**Written exercise**
Update the rows from the beginning through the line with "common name: Brandt's cormorant", changing "scientific name" to "binomial name" and leaving everything else unchanged. Return only those lines.
* START Provided data *
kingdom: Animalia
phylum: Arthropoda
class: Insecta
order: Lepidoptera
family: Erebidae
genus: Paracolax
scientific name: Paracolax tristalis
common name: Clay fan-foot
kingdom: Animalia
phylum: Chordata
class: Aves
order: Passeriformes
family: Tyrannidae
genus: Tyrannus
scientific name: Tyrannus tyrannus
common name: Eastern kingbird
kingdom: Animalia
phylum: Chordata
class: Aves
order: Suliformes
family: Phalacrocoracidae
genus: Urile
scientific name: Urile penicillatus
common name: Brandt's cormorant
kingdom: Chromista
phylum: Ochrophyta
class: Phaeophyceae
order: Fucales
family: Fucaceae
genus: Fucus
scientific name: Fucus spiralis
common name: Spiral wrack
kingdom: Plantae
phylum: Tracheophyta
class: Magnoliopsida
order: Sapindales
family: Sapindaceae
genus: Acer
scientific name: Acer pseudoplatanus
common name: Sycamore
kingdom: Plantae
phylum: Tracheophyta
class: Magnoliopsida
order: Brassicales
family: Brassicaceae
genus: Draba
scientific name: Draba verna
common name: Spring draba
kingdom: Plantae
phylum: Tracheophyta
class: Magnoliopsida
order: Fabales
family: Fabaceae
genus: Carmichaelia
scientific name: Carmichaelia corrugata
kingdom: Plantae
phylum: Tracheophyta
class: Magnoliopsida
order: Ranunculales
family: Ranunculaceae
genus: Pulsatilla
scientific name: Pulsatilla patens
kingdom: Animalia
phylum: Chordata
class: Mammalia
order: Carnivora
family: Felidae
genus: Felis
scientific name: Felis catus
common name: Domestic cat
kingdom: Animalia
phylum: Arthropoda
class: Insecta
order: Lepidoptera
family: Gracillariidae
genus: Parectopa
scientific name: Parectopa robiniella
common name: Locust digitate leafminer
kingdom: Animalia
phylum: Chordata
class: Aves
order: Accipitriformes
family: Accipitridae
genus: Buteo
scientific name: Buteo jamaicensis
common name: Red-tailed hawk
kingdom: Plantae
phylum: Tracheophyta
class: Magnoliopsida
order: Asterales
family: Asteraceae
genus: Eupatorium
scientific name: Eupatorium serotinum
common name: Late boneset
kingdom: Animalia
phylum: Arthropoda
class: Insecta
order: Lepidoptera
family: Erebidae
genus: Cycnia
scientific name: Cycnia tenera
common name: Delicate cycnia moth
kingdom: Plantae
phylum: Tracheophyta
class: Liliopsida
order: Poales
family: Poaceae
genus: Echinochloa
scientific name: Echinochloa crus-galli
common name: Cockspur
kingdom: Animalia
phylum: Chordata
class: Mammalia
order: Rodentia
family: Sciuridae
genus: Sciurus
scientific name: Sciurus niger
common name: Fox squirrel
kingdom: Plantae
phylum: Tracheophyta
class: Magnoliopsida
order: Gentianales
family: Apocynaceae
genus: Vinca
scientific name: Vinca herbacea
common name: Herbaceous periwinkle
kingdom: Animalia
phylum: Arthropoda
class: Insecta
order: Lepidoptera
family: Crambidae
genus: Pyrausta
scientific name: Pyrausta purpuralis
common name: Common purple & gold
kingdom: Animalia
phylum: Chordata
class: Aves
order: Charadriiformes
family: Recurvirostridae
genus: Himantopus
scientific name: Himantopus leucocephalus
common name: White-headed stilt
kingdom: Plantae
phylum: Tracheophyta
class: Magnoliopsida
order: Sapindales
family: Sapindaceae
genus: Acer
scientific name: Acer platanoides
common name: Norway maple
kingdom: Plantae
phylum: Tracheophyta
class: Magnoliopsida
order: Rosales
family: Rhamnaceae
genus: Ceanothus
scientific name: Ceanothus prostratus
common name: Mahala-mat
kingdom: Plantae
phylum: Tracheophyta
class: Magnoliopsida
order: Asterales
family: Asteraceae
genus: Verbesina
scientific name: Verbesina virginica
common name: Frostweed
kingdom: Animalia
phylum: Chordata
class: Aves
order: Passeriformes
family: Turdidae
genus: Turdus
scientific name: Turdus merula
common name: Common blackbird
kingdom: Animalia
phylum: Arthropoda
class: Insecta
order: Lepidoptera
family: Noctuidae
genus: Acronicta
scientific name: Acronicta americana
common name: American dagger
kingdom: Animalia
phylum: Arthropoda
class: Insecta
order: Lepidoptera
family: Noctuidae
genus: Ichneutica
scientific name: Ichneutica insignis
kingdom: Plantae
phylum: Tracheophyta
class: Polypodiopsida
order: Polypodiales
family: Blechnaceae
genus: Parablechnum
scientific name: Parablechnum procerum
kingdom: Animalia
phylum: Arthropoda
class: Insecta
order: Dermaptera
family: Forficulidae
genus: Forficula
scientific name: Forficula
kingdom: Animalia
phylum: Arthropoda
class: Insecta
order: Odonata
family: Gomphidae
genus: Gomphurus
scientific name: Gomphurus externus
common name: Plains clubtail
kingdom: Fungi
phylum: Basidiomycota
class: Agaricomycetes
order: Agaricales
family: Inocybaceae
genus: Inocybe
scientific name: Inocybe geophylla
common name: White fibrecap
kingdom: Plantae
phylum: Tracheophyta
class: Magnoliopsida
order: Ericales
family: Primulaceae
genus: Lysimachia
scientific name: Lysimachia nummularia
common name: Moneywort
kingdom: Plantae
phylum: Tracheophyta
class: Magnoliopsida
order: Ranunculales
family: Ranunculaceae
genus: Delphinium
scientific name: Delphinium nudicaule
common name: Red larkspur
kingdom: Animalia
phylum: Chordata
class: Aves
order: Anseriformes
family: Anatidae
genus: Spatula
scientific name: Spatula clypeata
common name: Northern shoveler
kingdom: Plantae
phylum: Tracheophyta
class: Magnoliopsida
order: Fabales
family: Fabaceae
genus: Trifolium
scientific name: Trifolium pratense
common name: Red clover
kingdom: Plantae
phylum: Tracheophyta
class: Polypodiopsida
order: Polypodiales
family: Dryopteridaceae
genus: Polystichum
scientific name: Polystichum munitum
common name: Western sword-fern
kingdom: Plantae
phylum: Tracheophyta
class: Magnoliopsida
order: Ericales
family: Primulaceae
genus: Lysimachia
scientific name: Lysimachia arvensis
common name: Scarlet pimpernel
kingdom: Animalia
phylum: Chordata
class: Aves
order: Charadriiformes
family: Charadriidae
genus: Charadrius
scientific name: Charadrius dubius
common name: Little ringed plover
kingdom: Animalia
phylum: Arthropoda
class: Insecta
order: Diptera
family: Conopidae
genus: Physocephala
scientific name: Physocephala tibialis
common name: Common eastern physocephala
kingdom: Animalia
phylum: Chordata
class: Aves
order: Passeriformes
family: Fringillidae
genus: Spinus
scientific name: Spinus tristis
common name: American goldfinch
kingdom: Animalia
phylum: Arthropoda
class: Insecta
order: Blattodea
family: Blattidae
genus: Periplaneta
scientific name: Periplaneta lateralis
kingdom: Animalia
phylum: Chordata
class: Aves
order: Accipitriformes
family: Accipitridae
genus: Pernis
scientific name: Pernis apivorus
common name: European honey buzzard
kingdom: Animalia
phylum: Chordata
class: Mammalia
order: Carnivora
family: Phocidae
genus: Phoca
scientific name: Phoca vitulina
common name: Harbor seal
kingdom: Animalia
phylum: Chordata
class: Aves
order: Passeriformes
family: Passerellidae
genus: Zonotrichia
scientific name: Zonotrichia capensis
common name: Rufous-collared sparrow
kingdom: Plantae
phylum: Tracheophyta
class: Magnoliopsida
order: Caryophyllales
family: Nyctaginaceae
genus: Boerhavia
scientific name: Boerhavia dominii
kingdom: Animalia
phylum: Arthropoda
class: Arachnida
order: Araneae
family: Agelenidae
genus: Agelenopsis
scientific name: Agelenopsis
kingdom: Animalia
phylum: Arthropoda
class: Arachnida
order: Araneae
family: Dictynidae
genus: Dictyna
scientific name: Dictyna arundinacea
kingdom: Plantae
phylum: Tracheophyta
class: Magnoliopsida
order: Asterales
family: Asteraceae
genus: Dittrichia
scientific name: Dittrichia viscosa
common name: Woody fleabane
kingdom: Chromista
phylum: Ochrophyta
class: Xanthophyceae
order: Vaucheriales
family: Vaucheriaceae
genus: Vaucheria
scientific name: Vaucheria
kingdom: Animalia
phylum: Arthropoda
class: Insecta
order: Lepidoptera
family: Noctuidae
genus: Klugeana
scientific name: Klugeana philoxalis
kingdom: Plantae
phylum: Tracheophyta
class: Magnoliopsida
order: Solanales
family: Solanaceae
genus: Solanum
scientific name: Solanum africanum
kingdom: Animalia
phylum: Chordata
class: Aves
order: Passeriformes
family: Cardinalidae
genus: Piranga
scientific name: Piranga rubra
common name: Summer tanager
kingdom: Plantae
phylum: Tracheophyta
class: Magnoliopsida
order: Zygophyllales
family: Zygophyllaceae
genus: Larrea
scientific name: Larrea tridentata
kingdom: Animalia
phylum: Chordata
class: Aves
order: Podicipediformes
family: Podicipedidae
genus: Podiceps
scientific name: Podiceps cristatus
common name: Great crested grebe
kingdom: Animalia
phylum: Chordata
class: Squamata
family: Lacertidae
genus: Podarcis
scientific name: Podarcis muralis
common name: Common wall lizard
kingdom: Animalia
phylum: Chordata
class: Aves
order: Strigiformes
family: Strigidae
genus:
* END Provided data *
**Written response**
kingdom: Animalia
phylum: Arthropoda
class: Insecta
order: Lepidoptera
family: Erebidae
genus: Paracolax
binomial name: Paracolax tristalis
common name: Clay fan-foot
kingdom: Animalia
phylum: Chordata
class: Aves
order: Passeriformes
family: Tyrannidae
genus: Tyrannus
binomial name: Tyrannus tyrannus
common name: Eastern kingbird
kingdom: Animalia
phylum: Chordata
class: Aves
order: Suliformes
family: Phalacrocoracidae
genus: Urile
binomial name: Urile penicillatus
common name: Brandt's cormorant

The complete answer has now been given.